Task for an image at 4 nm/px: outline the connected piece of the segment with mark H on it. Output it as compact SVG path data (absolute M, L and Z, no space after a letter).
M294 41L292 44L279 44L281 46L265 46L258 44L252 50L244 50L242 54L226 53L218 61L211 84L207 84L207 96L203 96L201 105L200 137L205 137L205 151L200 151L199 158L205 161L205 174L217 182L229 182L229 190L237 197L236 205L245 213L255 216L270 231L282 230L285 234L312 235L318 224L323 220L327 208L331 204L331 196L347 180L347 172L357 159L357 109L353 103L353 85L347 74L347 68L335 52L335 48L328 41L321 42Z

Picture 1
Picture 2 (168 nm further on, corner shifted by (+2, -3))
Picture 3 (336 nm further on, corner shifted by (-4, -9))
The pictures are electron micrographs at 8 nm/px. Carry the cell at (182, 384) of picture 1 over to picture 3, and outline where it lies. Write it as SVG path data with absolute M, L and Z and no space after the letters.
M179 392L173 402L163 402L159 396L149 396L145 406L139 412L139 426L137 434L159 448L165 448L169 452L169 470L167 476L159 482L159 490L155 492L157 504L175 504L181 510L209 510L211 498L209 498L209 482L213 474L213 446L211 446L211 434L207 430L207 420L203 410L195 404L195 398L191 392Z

------------------------------------------------------------

» What the task requires
All of the records should be repeated precisely as written.

» Answer below
Task for an image at 4 nm/px: outline the connected piece of the segment with mark H on it. Output it as compact SVG path data (absolute M, L and Z, no space after a letter).
M294 41L292 44L279 44L281 46L265 46L258 44L252 50L244 50L242 54L226 53L218 61L211 84L207 84L207 96L203 96L201 105L200 137L205 137L205 151L200 151L199 158L205 161L205 174L217 182L229 182L229 190L237 197L236 205L245 213L255 216L270 231L282 230L285 234L312 235L318 224L323 220L327 208L331 204L331 196L347 180L347 172L357 159L357 109L353 103L353 85L347 74L347 68L335 52L335 48L328 41L321 42Z

Picture 1
Picture 2 (168 nm further on, corner shifted by (+2, -3))
Picture 3 (336 nm further on, corner shifted by (-4, -9))
The pictures are electron micrographs at 8 nm/px. Carry the cell at (182, 384) of picture 1 over to picture 3, and outline where it lies. Write it as SVG path data with absolute M, L and Z and no space after the letters.
M179 392L173 402L163 402L159 396L149 396L145 406L139 412L139 426L137 434L159 448L165 448L169 452L169 470L167 476L159 482L159 490L155 492L157 504L175 504L181 510L209 510L211 498L209 498L209 482L213 474L213 446L211 446L211 434L207 430L207 420L203 410L195 404L195 398L191 392Z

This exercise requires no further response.